Source passage
Walker had a new record deal with MCA and needed to deliver an album. The best band in town was known to work for the perfectionist Michael Murphey. Walker didn’t steal the band; he just happened to be in the right place at the right time. At a rehearsal Murphey blew up over their general lack of discipline and with harsh words stormed out—just as Walker was coming in. In the course of an evening he gained the Lost Gonzo Band. He summoned his New York manager and producer, Michael Brovsky, to Odyssey Studio in Austin. Walker didn’t have many songs ready and Brovsky was stunned by the unorthodox recording facilities at Odyssey, but they had the hottest sidemen in town and a couple of borrowed songs that seemed specifically written for Jerry Jeff Walker. The most helpful sidemen were Herb Steiner, a steel player from Brooklyn, and Lubbock natives Bob Livingston, a bass player, and Gary P. Nunn, a piano player. Nunn wrote some of the most intricate songs they’d ever heard. Also helping out were facile, rock-oriented guitarist Craig Hillis, drummer Michael McGeary, fiddler Mary Egan, and harmonica player Mickey Raphael. The borrowed songs came from a Texan Walker had met in Nashville, Guy Clark. Preceded by a lonesome harmonica, Walker started out easy, and was joined gradually by the pedal steel, piano, and electric guitars that gained continuing force, and a chorus that sounded like a gospel quartet. The lyrics were both a surrender and beginning, a nightmarish wakeup from the American dream of moving ever westward:
Pack up all your dishes
Say goodbye to the landlord for me
Sonsabitches always bore me
Throw out those L.A. papers
moldy box of vanilla wafers
Adios to all this concrete
Gonna get me some dirt-road back-street
If I can just get offa this L.A. Freeway
without getting killed or caught
I’ll be down the road in a cloud of smoke
for some land that I ain’t bought, bought, bought
If I can just get offa this L.A. Freeway
without getting killed or caught
(“L.A. Freeway,” Jerry Jeff Walker [1972])

Dataset extract
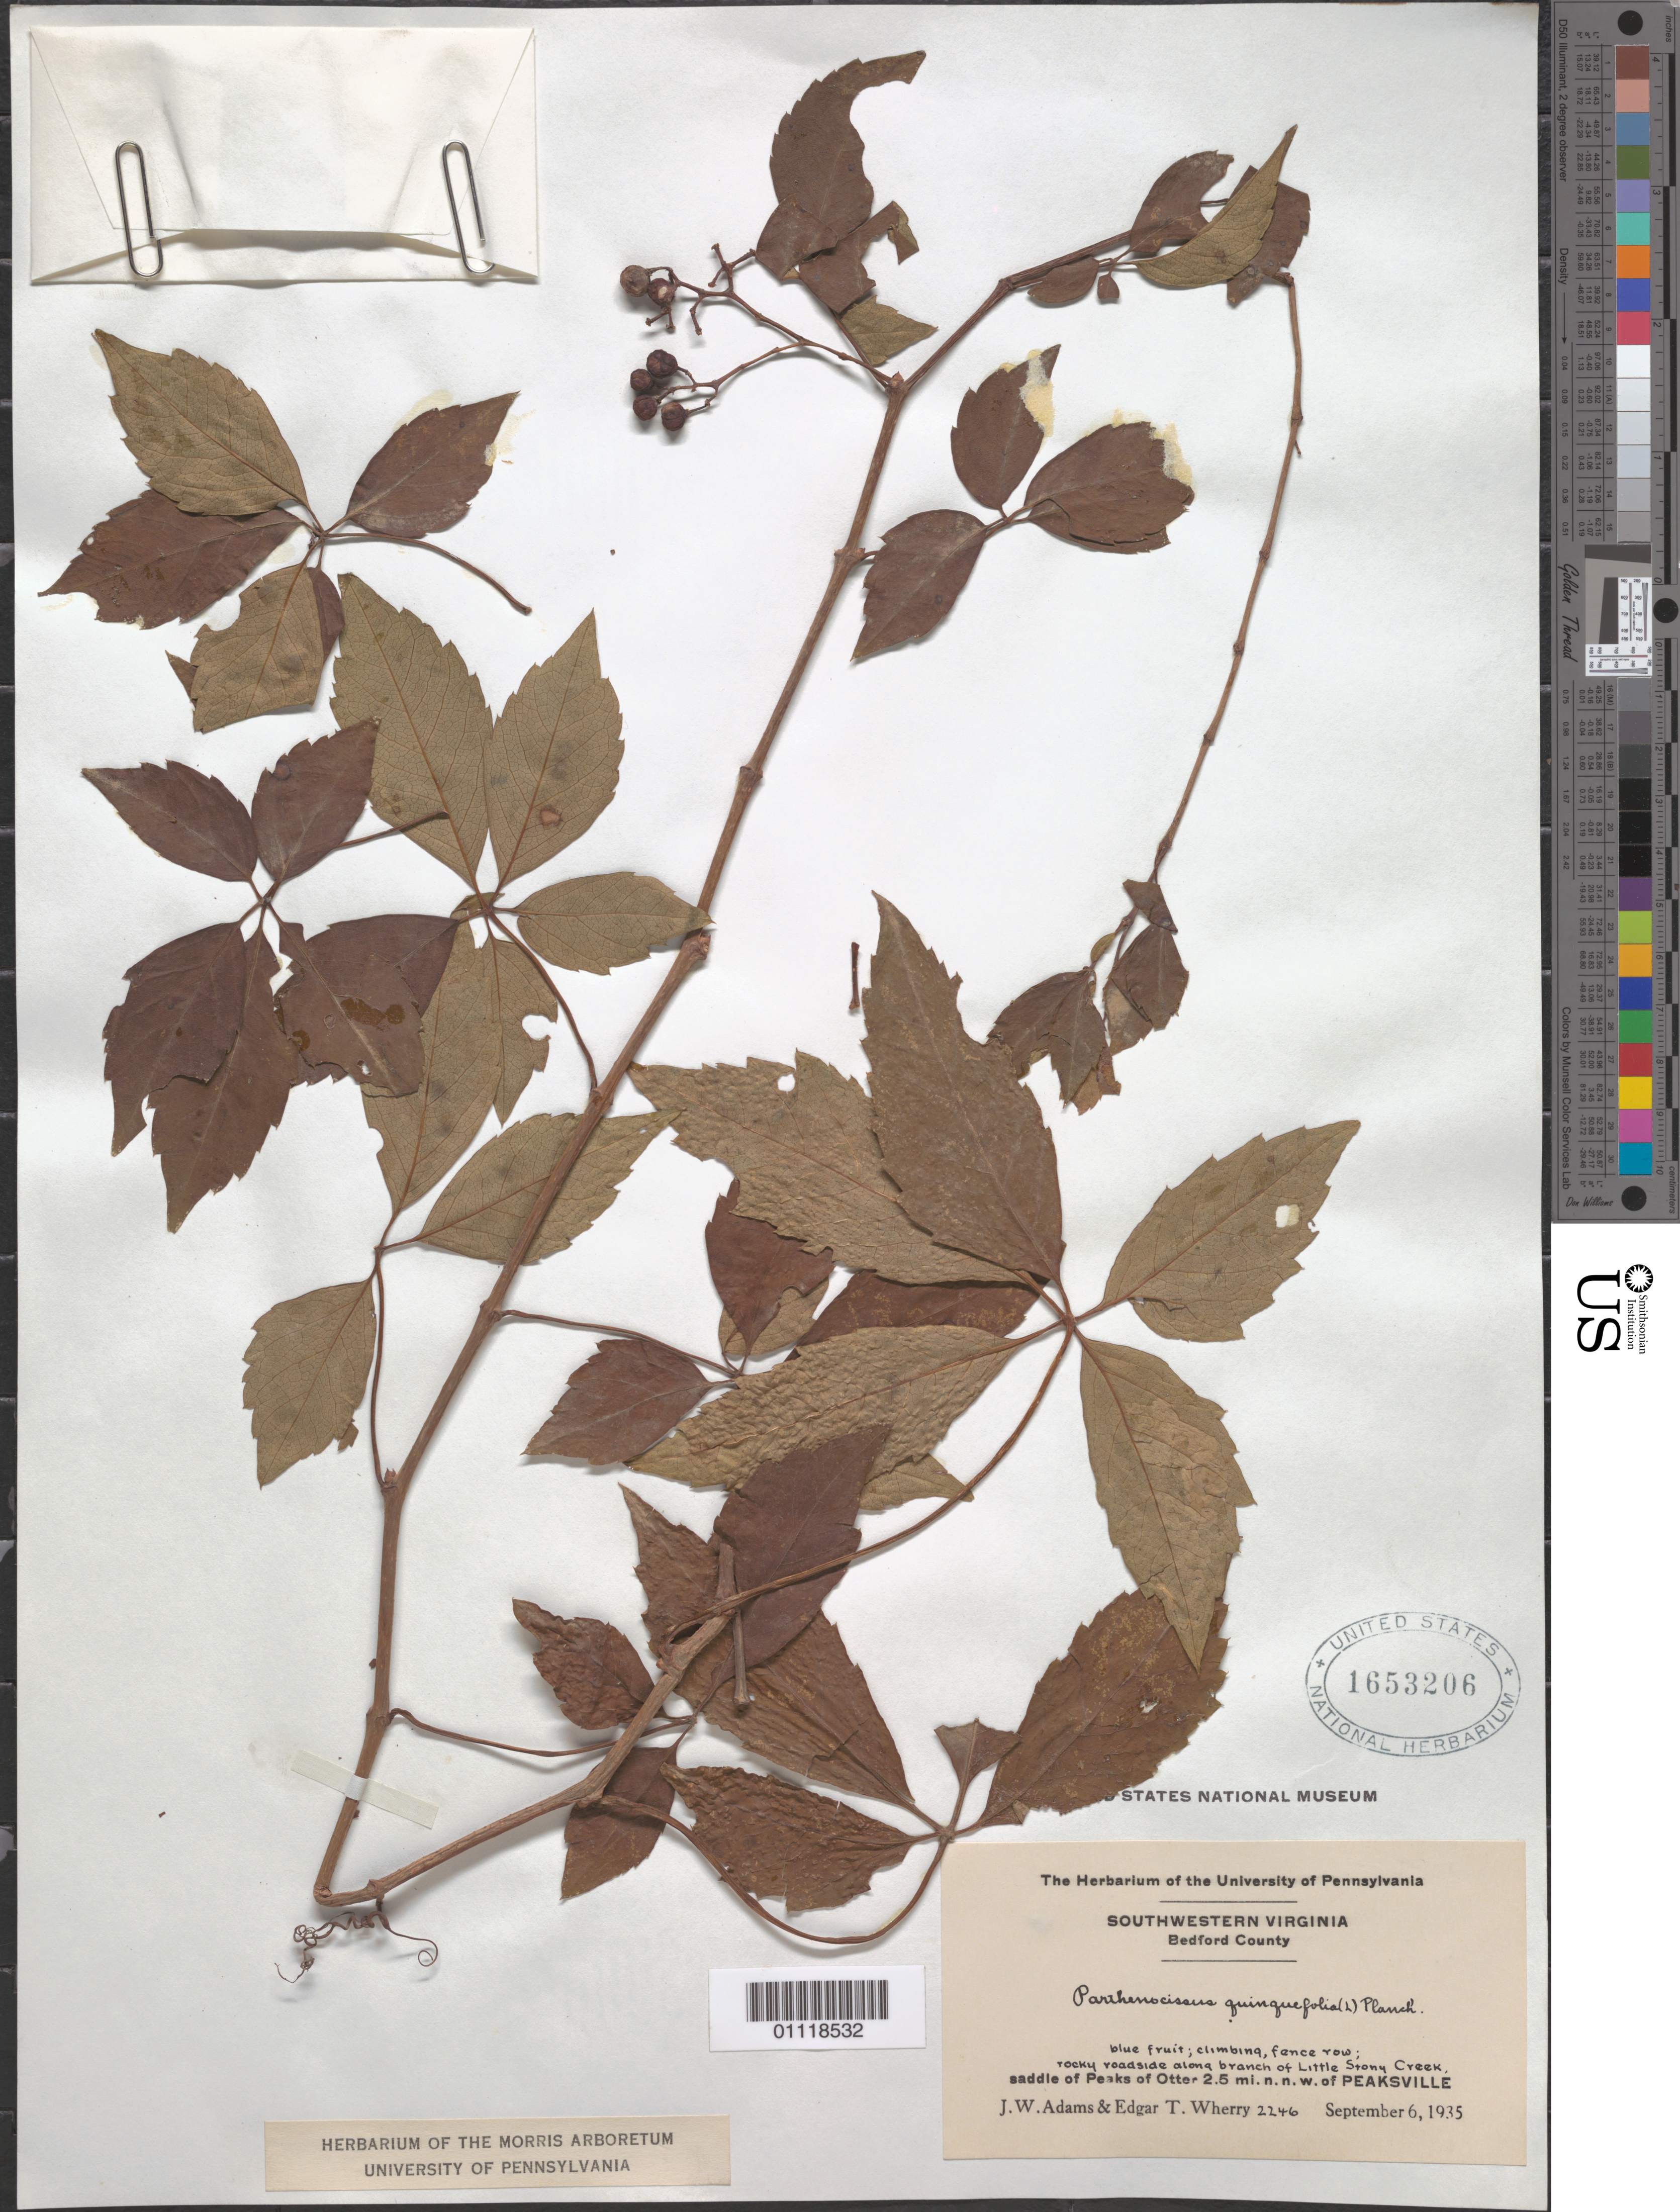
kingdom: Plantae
---
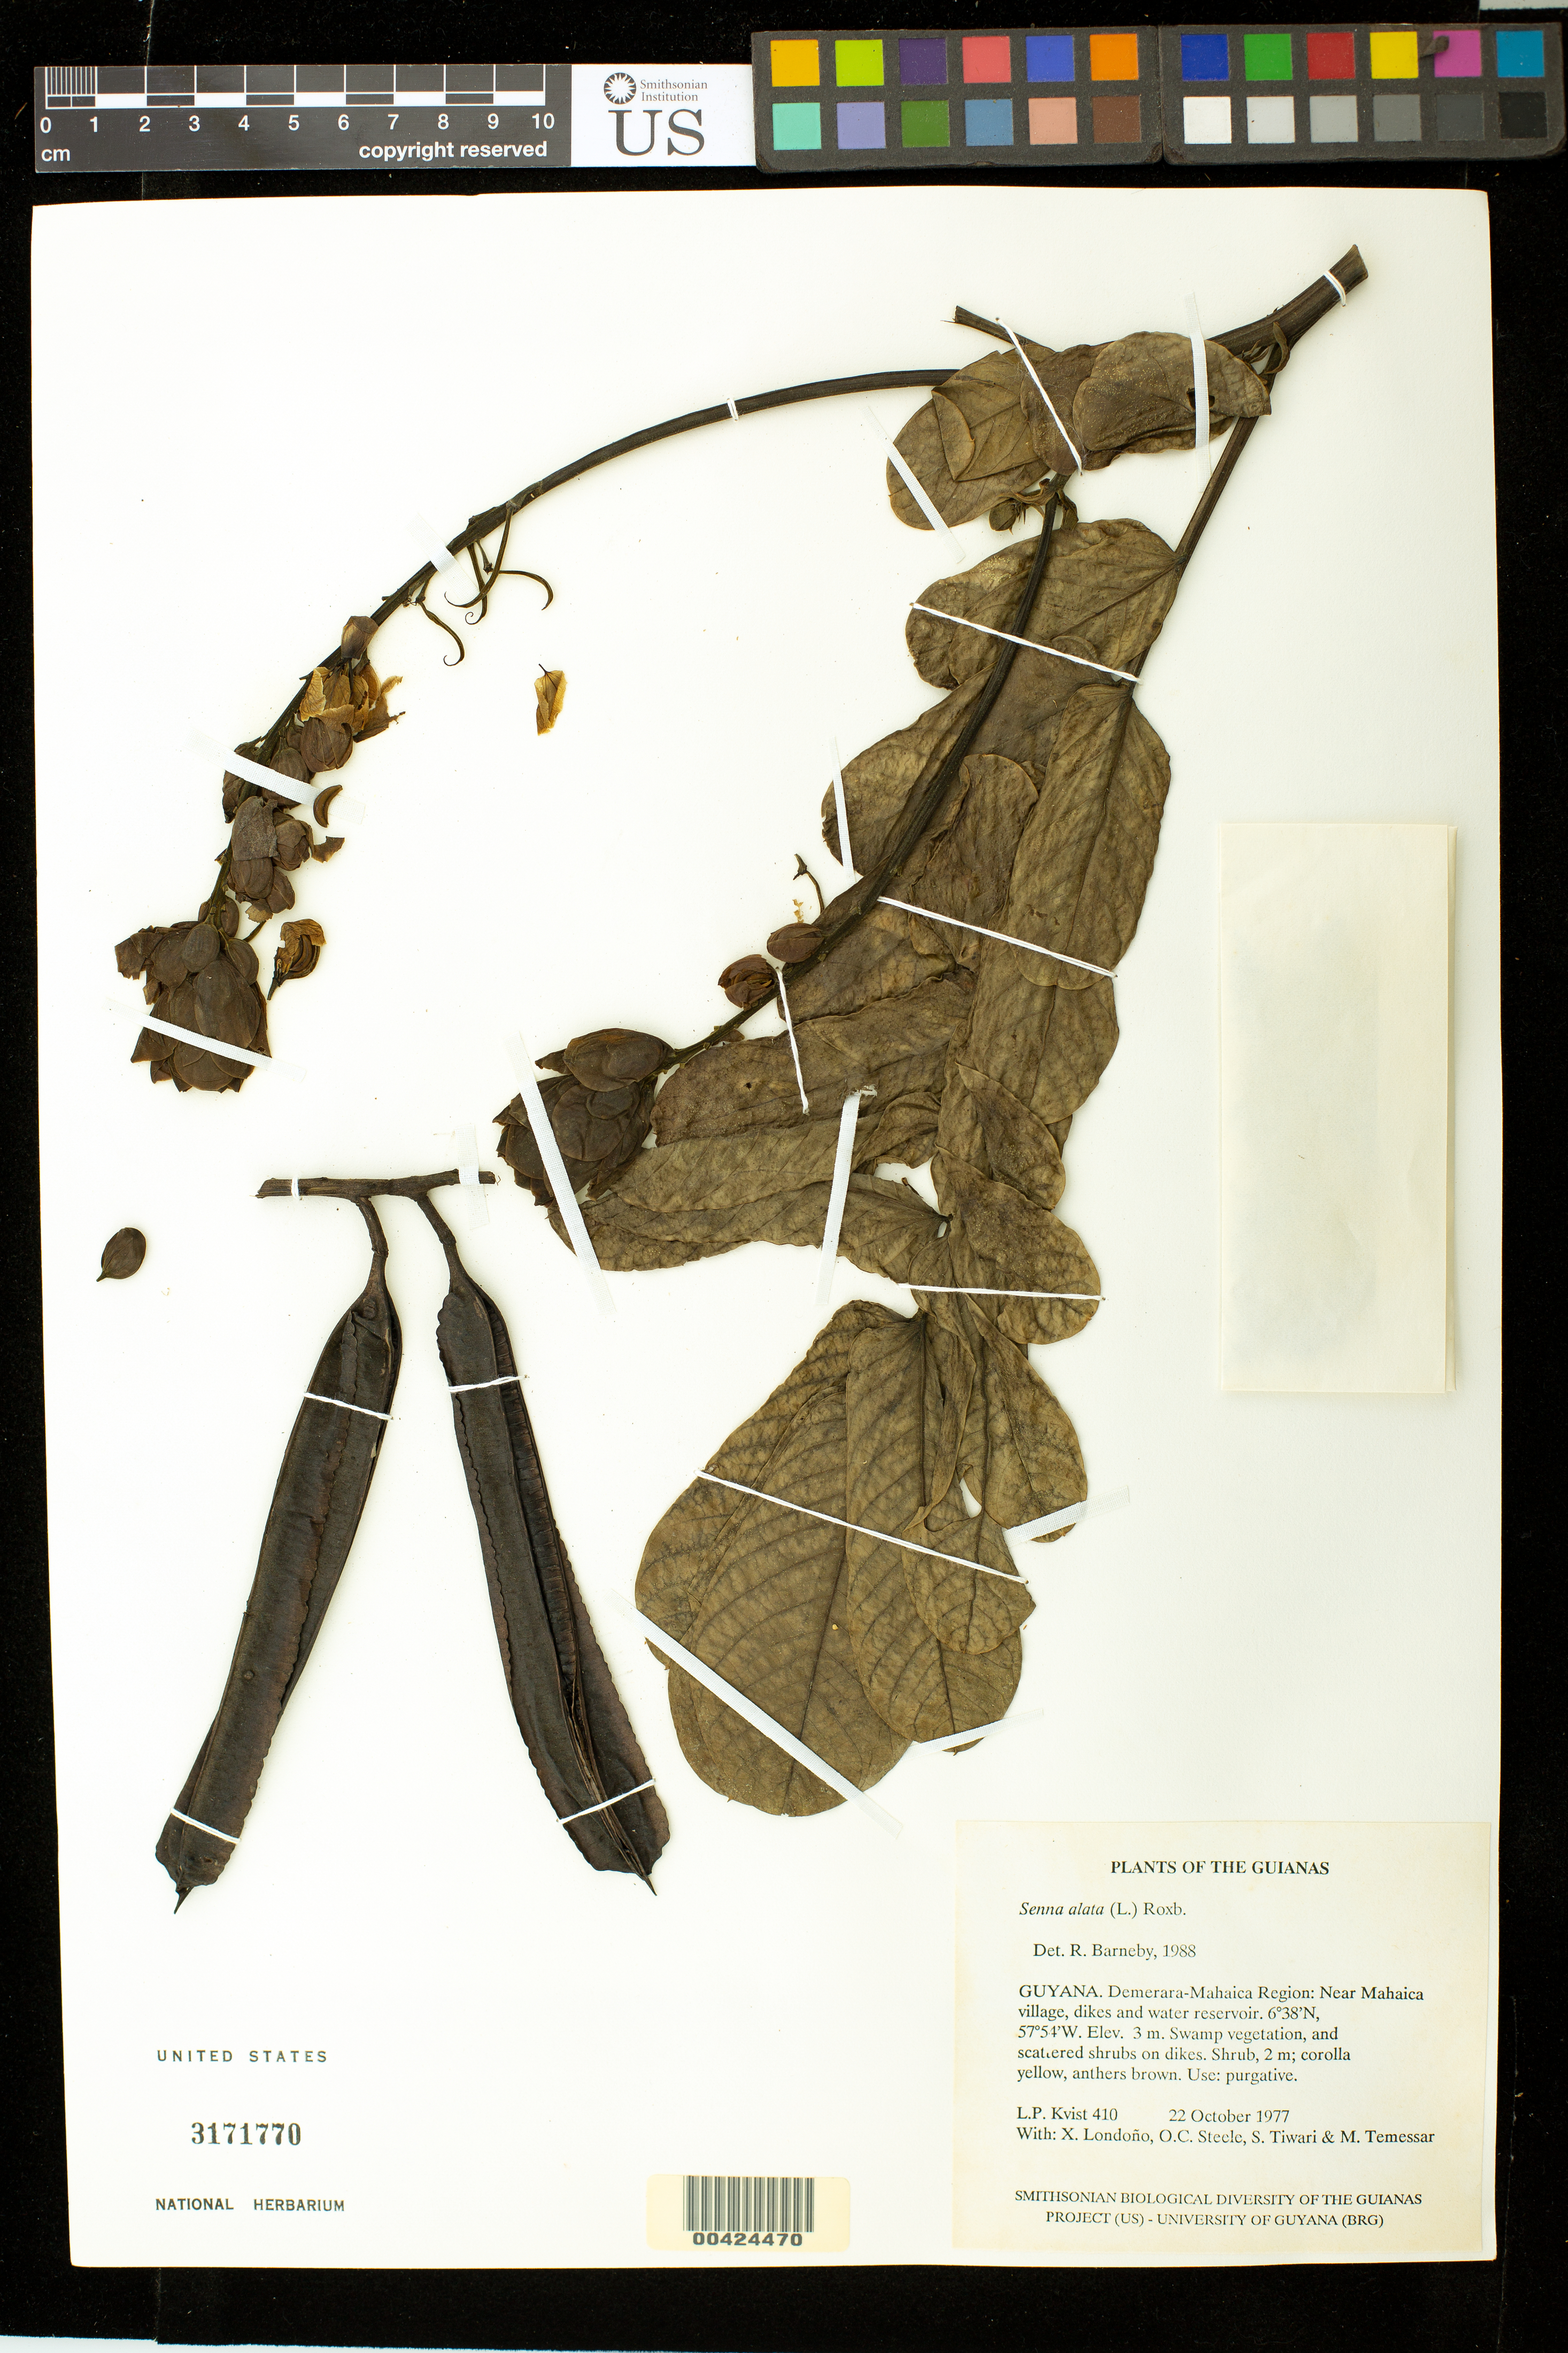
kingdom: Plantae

Exercise task
Write out the whole Walker passage word for word. Rely only on the Walker passage here.

Full output
Walker had a new record deal with MCA and needed to deliver an album. The best band in town was known to work for the perfectionist Michael Murphey. Walker didn’t steal the band; he just happened to be in the right place at the right time. At a rehearsal Murphey blew up over their general lack of discipline and with harsh words stormed out—just as Walker was coming in. In the course of an evening he gained the Lost Gonzo Band. He summoned his New York manager and producer, Michael Brovsky, to Odyssey Studio in Austin. Walker didn’t have many songs ready and Brovsky was stunned by the unorthodox recording facilities at Odyssey, but they had the hottest sidemen in town and a couple of borrowed songs that seemed specifically written for Jerry Jeff Walker. The most helpful sidemen were Herb Steiner, a steel player from Brooklyn, and Lubbock natives Bob Livingston, a bass player, and Gary P. Nunn, a piano player. Nunn wrote some of the most intricate songs they’d ever heard. Also helping out were facile, rock-oriented guitarist Craig Hillis, drummer Michael McGeary, fiddler Mary Egan, and harmonica player Mickey Raphael. The borrowed songs came from a Texan Walker had met in Nashville, Guy Clark. Preceded by a lonesome harmonica, Walker started out easy, and was joined gradually by the pedal steel, piano, and electric guitars that gained continuing force, and a chorus that sounded like a gospel quartet. The lyrics were both a surrender and beginning, a nightmarish wakeup from the American dream of moving ever westward:
Pack up all your dishes
Say goodbye to the landlord for me
Sonsabitches always bore me
Throw out those L.A. papers
moldy box of vanilla wafers
Adios to all this concrete
Gonna get me some dirt-road back-street
If I can just get offa this L.A. Freeway
without getting killed or caught
I’ll be down the road in a cloud of smoke
for some land that I ain’t bought, bought, bought
If I can just get offa this L.A. Freeway
without getting killed or caught
(“L.A. Freeway,” Jerry Jeff Walker [1972])